次日拂晓,小股侦察队终于在花塔北山一处乱石后发现了目标。薄雾里的人影并非一百,而是足足两千余口:后勤机关、随军眷属、老弱妇孺,加上一支两百五十人的学员队,其中女兵占了将近一半。较真起来,杨成武的任务忽然从“百人营救”变成了“千人突围”。他暗自吸了一口凉气,却只来得及压低声音吩咐:“全带走,快。”
狼牙山峰谷纵横,地形如同巨网。杨成武选择了一条少有人走的北西向羊肠小道,希望在夜色掩护下穿插到石家庄子,再沿梯子沟突出口子冲下山。两千多人连夜前进,脚步声像闷雷滚动,所有人都拚命咬牙,不敢发出半点灯光。有人跌倒,爬起来继续走;有人拉着担架,却被满山乱石磕得鲜血直流,也不吭声。
山中无时钟,唯有天空的星斗替代指针。大约三更,队伍抵达一处平缓山脊。姑娘们的军棉背包早被汗水浸透,十五岁的赵玉兰靠在松树根上直喘粗气,嘴里却还惦记药箱。杨成武检查人数,发现只有一个小战勤班掉队,便命警卫排掉头接应。他深知时间宝贵,山那边的日军机动部队已经摸上来,拖延一分钟,多一倍风险。
破晓时分,晨雾散去,敌情暴露。南面谷地里,黑压压的帐篷扑满,刺刀上的阳光闪个不停,足有一个大队。山风吹来犬吠与喝号声,说明搜索即将展开。杨成武立刻分出侦察连和一个步兵连居高临下埋伏,务求多拖一炷香时间。枪声在薄雾里炸开,回音滚滚,女兵们第一次近距离听到阻击战的密集射击,有人吓得呜咽,却仍紧紧攥住担架缆绳。

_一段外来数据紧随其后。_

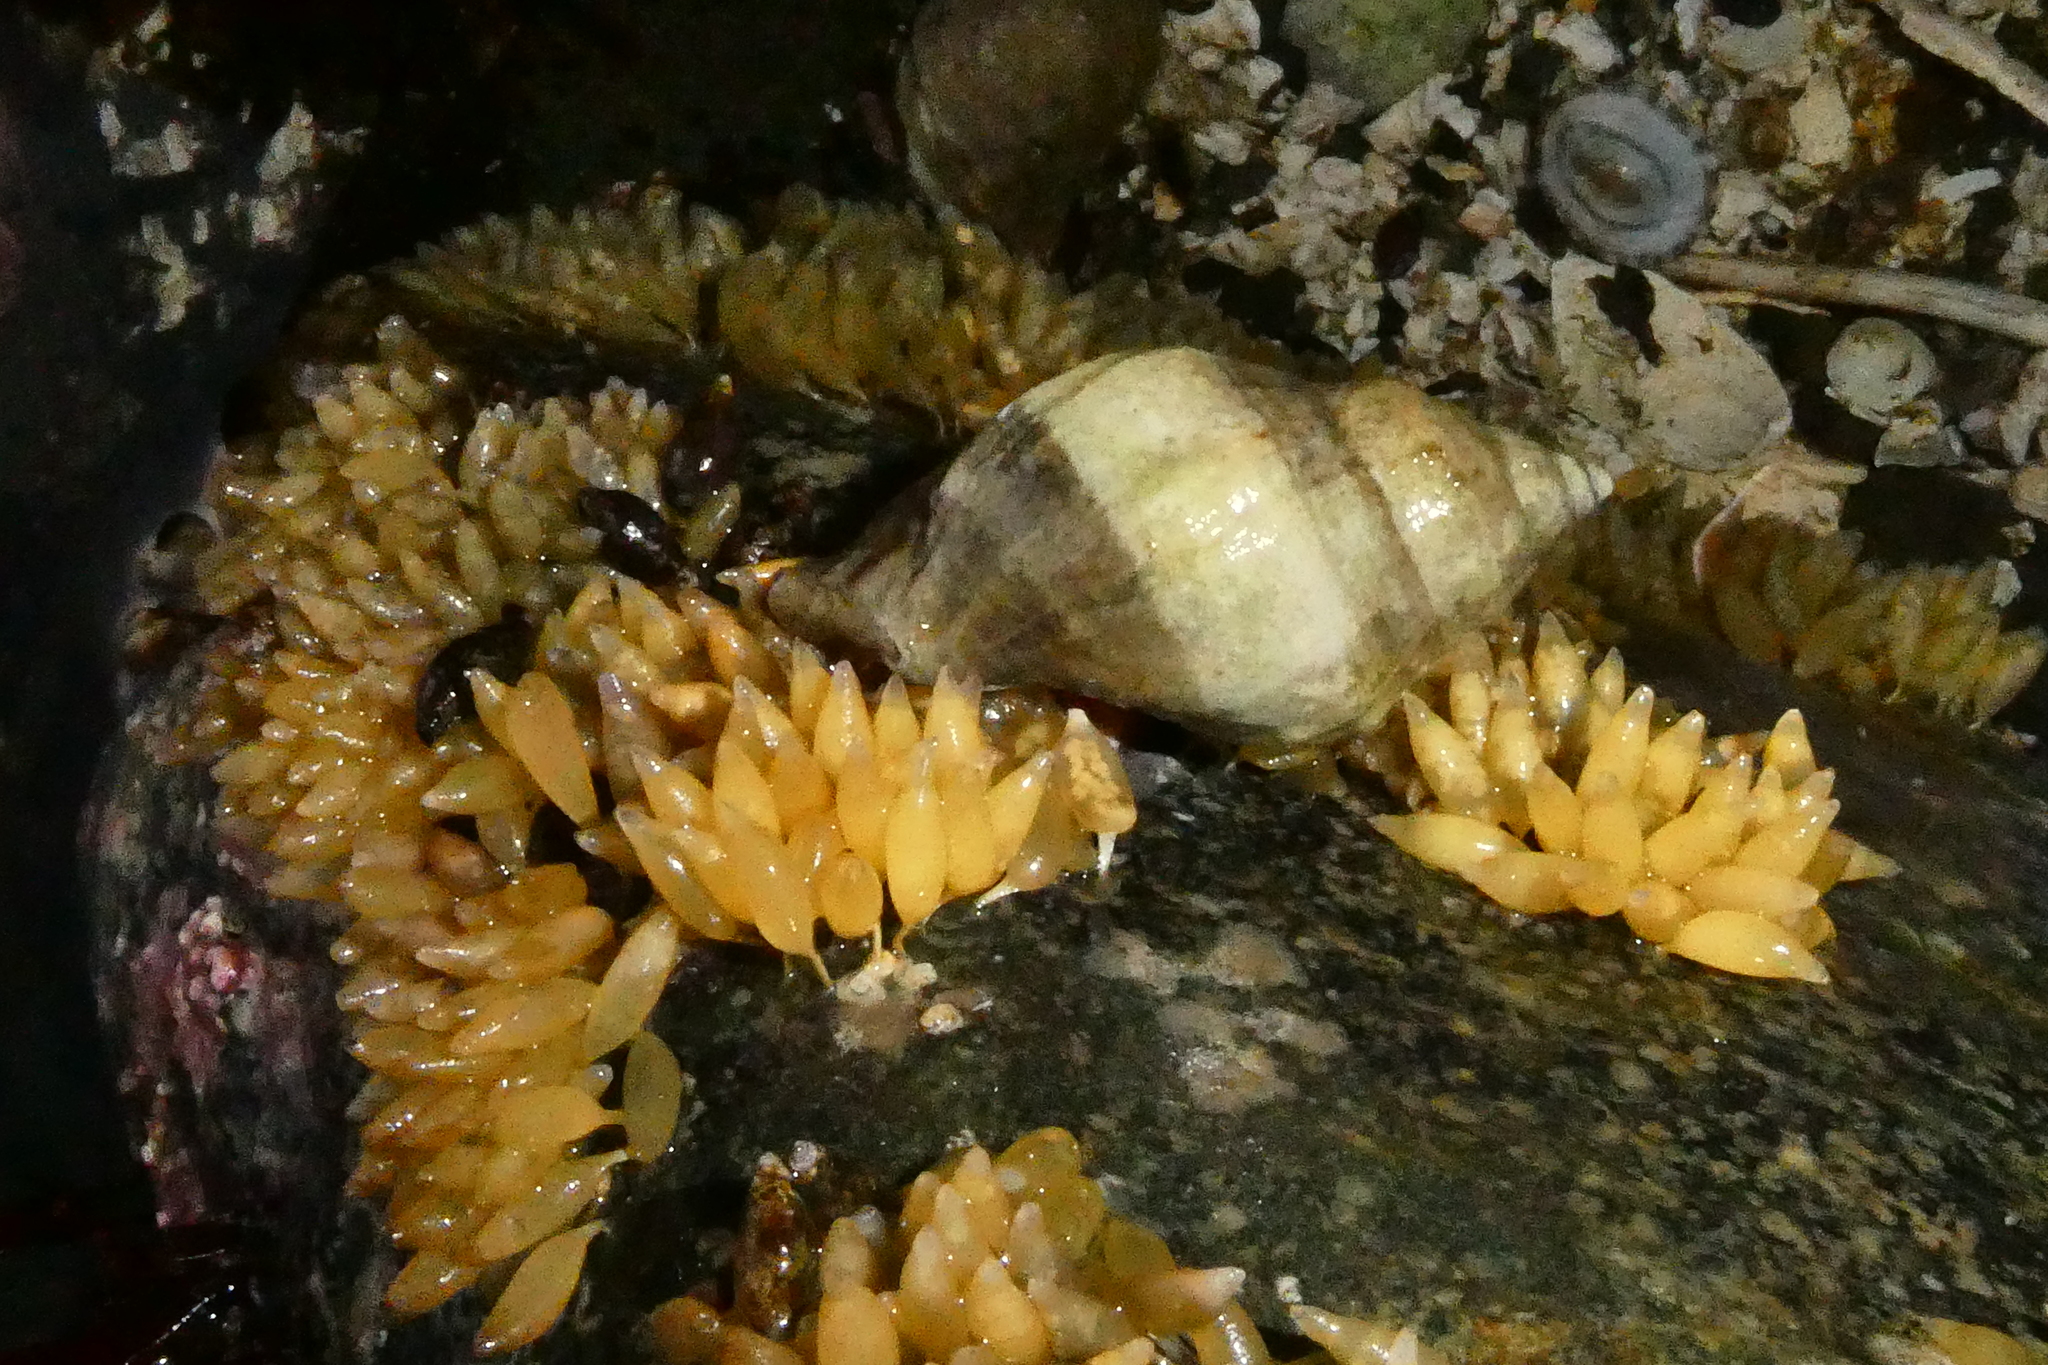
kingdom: Animalia
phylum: Mollusca
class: Gastropoda
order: Neogastropoda
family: Muricidae
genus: Nucella
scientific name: Nucella lamellosa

值得一提的是,这支侦察连曾在百团大战中昼袭坡子街火车站,一向以骁勇闻名。十几挺轻机枪架在树杈上,打得山谷里尘土飞扬。可是兵力悬殊很快显现,对方点炮压制,炮弹落在乱石间炸成火球,空气里弥漫硝烟与松脂的焦糊味。
主力趁机突进。山路尽头的梯子沟是天生险隘,两侧陡壁近乎壁立,只有一丈宽的石缝可容两人并肩。若沟口被敌军占据,所有努力便付诸东流。当探子回报沟口出现日军制服的身影时,队伍像被兜头浇了冷水。杨成武没有丝毫迟疑,挑了两个最灵活的八路兵匍匐前进,手势只有一个——“活捉”。因为开枪会暴露大队,搏杀必须无声。
十几分钟后,侦察员扛回一个满身尘土的“日兵”。撕开胶带,一个熟悉的乡音响起:“同志别开枪,是自己人呐!”原来是冀中军区后勤工厂的勤杂班长,为掩护物资穿了缴获的军服,把自己差点埋进去。沟口暂时安全,大家才发现心跳如鼓,手心全是冷汗。
突围时刻终于来到。杨成武命修无线电的几个工人拆下电瓶,接成简易爆破装置,埋在沟口侧壁。等大部队过去,他一抖手势,山石轰然崩塌,如巨门合拢,将后方追兵隔在外面。前后不过半小时,却换来宝贵喘息。再前行五里,是相对平缓的山腰,道路可并行四五人,队伍开始加速,黄昏前终于抵达安全地带。
那天夜里,营救组清点人数:失散三十余,轻重伤员近百,仍有二千零六人到达指定集合点。一百零八名女医务兵除七人负伤外,无一人落入敌手。换算下来,七百二十人用血肉之躯,把二千余口从日军钢网里硬生生拖了出来。有人问:“司令,值吗?”杨成武只是把缠着弹洞的军大衣放在篝火旁烘烤,低声说:“这是命令,也是良心。”
聂荣臻在反“九一三”扫荡总结会上只写了一行字:狼牙山营救,付出小代价,保存大力量,尤贵在护得未来医护根基。史料显示,后来逃出的这批女兵散布至冀热察、冀中与冀鲁豫多条战线,先后参与五台、百团、平汉路等救护行动,转送伤员近万人次。她们中的八人最终捐躯沙场,三十三人随军跨过鸭绿江,更多人在1950年代成为新中国卫生战线的中坚。
当年的死命令,不止关乎百名女兵的安危,也关乎一线部队未来的输血管。医疗兵枕戈待旦,挽救的不只是个体生命,更是前线部队的士气与战力。换言之,哪怕把七百人“打光”,只要能把那根生命线保住,便值得一切努力。
狼牙山如今林木依旧葱郁。山风掠过沟壑,仿佛仍能听见那次突围夜里机枪短促的点射声,与翻山越岭的女兵轻喊:“快,别停!”历史把焦土与血汗留在石罅之间,也把一纸“打光也要救”的电文定格成了不容忘却的战地誓言。